[EXCERPT Boundary: Start]

PHOTO: Jessica Chastain as Mason "Mace" Brown in a scene from "The 355" movie.
Robert Viglasky/Universal Pictures
Jessica Chastain as Mason "Mace" Brown in a scene from "The 355" movie.

What could go wrong? For starters, the script by Kinberg and co-writer Theresa Rebeck (TV’s “Smash”), which pushes preposterous to new depths of dumb. Casting women in traditional male roles didn’t work for “Ocean’s 8” or the 2016 “Ghostbusters,” and it doesn’t work here. And that’s because the material hasn’t been reimagined, just rehashed.

Though the agents dress down to run, punch, shoot and kill, they’re still tarted up like Charlie’s Angels for an auction party attended by the CIA’s most wanted. For all the talk about keeping it real—one agent’s in love, another married with kids—the movie sells the standard fantasy about women looking hot while kicking butt. So much for feminist representation.

The men fare even worse, with Sebastian Stan struggling as Nick, Mace’s fellow CIA agent and pretend husband (don’t ask), and Edgar Ramirez wasted as Luis, a rogue Colombian asset who Graciela is assigned to bring back in the fold. There’s also a secret baddie in the mix whose allegedly shocking identity can be guessed about 15 minutes in.

[EXCERPT Boundary: End]

-- EXERCISES TO COMPLETE --
A. Please list every actor named in the review of "The 355", giving each one's full name as the review does.
B. Pick up the review of "The 355" after its last sentence and write the next paragraph in the same voice.

[RECORD SET Boundary: Start]

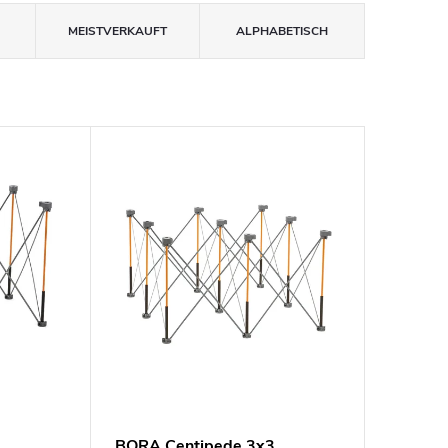
MEISTVERKAUFT
ALPHABETISCH
2
BORA Centipede 3x3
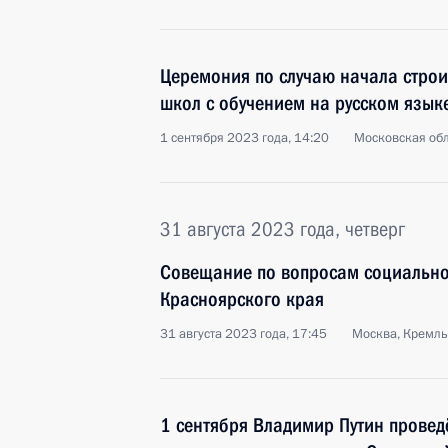
Церемония по случаю начала строи
школ с обучением на русском язык
1 сентября 2023 года, 14:20
Московская обл
31 августа 2023 года, четверг
Совещание по вопросам социально
Красноярского края
31 августа 2023 года, 17:45
Москва, Кремль
1 сентября Владимир Путин провед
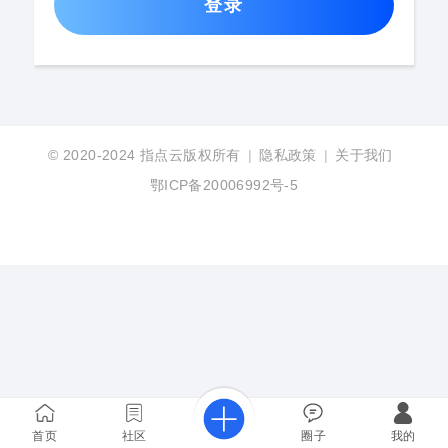
登录
© 2020-2024
指点云版权所有
|
隐私政策
|
关于我们
鄂ICP备20006992号-5
首页
社区
圈子
我的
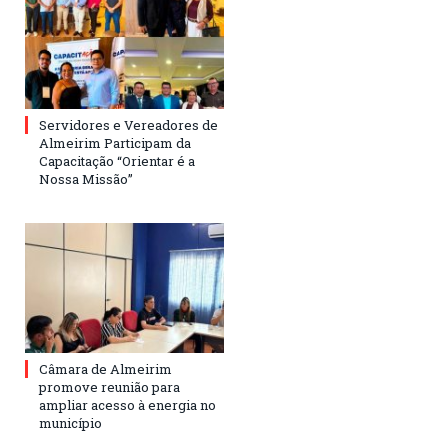
Servidores e Vereadores de
Almeirim Participam da
Capacitação “Orientar é a
Nossa Missão”
Câmara de Almeirim
promove reunião para
ampliar acesso à energia no
município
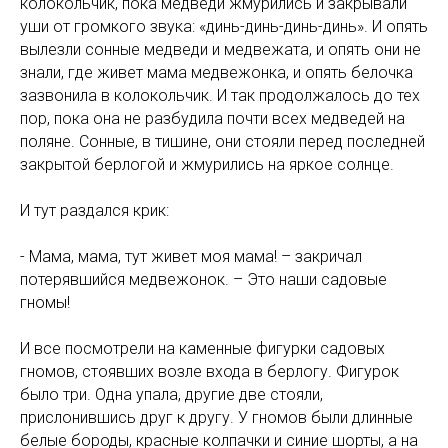
колокольчик, пока медведи жмурились и закрывали
уши от громкого звука: «динь-динь-динь-динь». И опять
вылезли сонные медведи и медвежата, и опять они не
знали, где живет мама медвежонка, и опять белочка
зазвонила в колокольчик. И так продолжалось до тех
пор, пока она не разбудила почти всех медведей на
поляне. Сонные, в тишине, они стояли перед последней
закрытой берлогой и жмурились на яркое солнце.
И тут раздался крик:
- Мама, мама, тут живет моя мама! – закричал
потерявшийся медвежонок. – Это наши садовые
гномы!
И все посмотрели на каменные фигурки садовых
гномов, стоявших возле входа в берлогу. Фигурок
было три. Одна упала, другие две стояли,
прислонившись друг к другу. У гномов были длинные
белые бороды, красные колпачки и синие шорты, а на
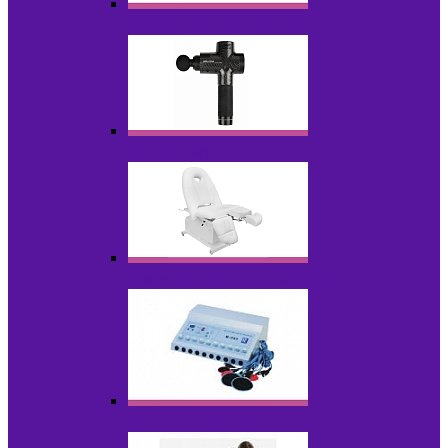
Косметика для салонов
Массажеры
Мебель косметологическая
Миостимуляторы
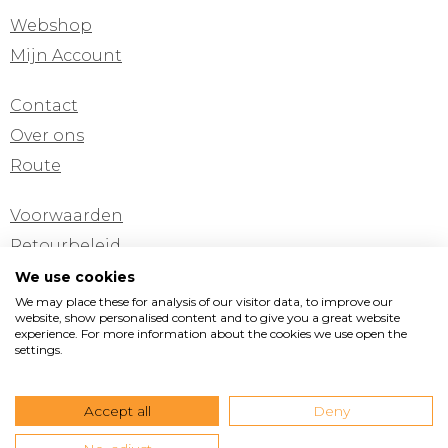
Webshop
Mijn Account
Contact
Over ons
Route
Voorwaarden
Retourbeleid
Privacyverklaring
We use cookies
We may place these for analysis of our visitor data, to improve our
Cookie verklaring
website, show personalised content and to give you a great website
experience. For more information about the cookies we use open the
settings.
Pinterest
Instagram
Facebook
Vormad/Sittingimage
Accept all
Deny
Edisonstraat 11
•
3281 NC Numansdorp
•
T +31(0)168
473199
•
M +31(0)6 538 165 45
•
E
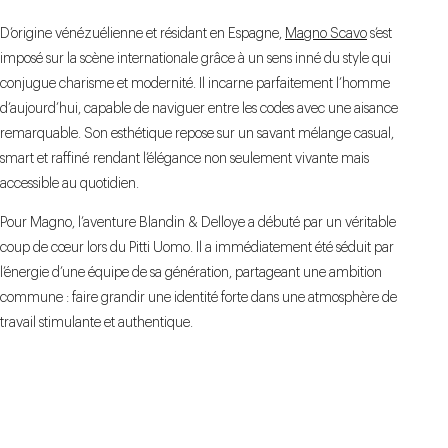
D’origine vénézuélienne et résidant en Espagne,
Magno Scavo
s’est
imposé sur la scène internationale grâce à un sens inné du style qui
conjugue charisme et modernité. Il incarne parfaitement l’homme
d’aujourd’hui, capable de naviguer entre les codes avec une aisance
remarquable. Son esthétique repose sur un savant mélange casual,
smart et raffiné rendant l’élégance non seulement vivante mais
accessible au quotidien.
Pour Magno, l’aventure Blandin & Delloye a débuté par un véritable
coup de cœur lors du Pitti Uomo. Il a immédiatement été séduit par
l’énergie d’une équipe de sa génération, partageant une ambition
commune : faire grandir une identité forte dans une atmosphère de
travail stimulante et authentique.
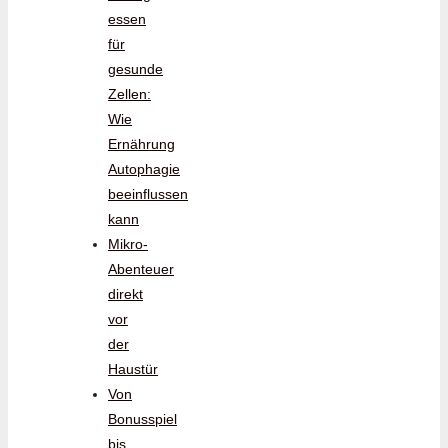
essen
für
gesunde
Zellen:
Wie
Ernährung
Autophagie
beeinflussen
kann
Mikro-
Abenteuer
direkt
vor
der
Haustür
Von
Bonusspiel
bis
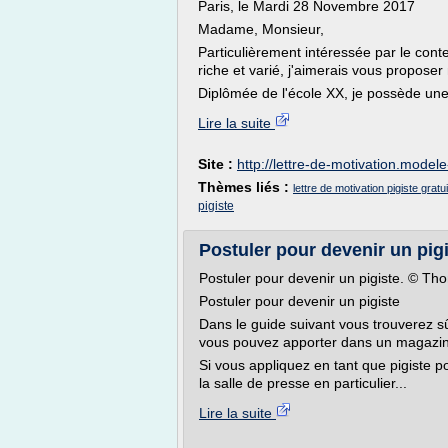
Paris, le Mardi 28 Novembre 2017
Madame, Monsieur,
Particulièrement intéressée par le con
riche et varié, j'aimerais vous proposer
Diplômée de l'école XX, je possède une
Lire la suite
Site :
http://lettre-de-motivation.modele
Thèmes liés :
lettre de motivation pigiste gratui
pigiste
Postuler pour devenir un pigi
Postuler pour devenir un pigiste. © Th
Postuler pour devenir un pigiste
Dans le guide suivant vous trouverez s
vous pouvez apporter dans un magazine
Si vous appliquez en tant que pigiste
la salle de presse en particulier...
Lire la suite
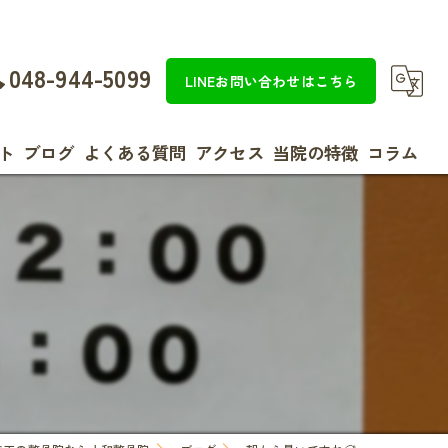
048-944-5099
LINEお問い合わせはこちら
ト
ブログ
よくある質問
アクセス
当院の特徴
コラム
整体
効果
美容
女性
ダイエット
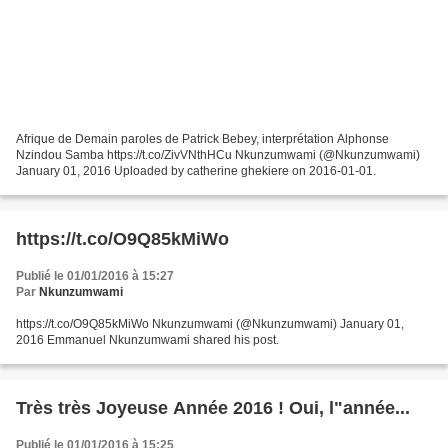
Afrique de Demain paroles de Patrick Bebey, interprétation Alphonse
Nzindou Samba https://t.co/ZivVNthHCu Nkunzumwami (@Nkunzumwami)
January 01, 2016 Uploaded by catherine ghekiere on 2016-01-01.
https://t.co/O9Q85kMiWo
Publié le 01/01/2016 à 15:27
Par
Nkunzumwami
https://t.co/O9Q85kMiWo Nkunzumwami (@Nkunzumwami) January 01,
2016 Emmanuel Nkunzumwami shared his post.
Très très Joyeuse Année 2016 ! Oui, l"année...
Publié le 01/01/2016 à 15:25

[RECORD SET Boundary: End]

-- ANSWERS TO EACH TASK --
A. Jessica Chastain, Sebastian Stan, Edgar Ramirez

B.
Still, it’s the ladies who get the worst of the dialogue: “James Bond never had to deal with real life,” says Mace. Answers Khadijah: “James Bond always ended up alone.” Really? This is how women talk as they share a few beers while sniffling about the lonely life of spying? Please.

“The 355” doesn’t add up to more than a gender flip on the usual macho twaddle. And it sinks the movie. Chastain and her costars have the smarts and savvy to show the guys how action cinema should be done in the era of #TimesUp. Instead, they joylessly play the game by the old rules. What a bummer to start 2022 at the movies with this empty, soulless mess.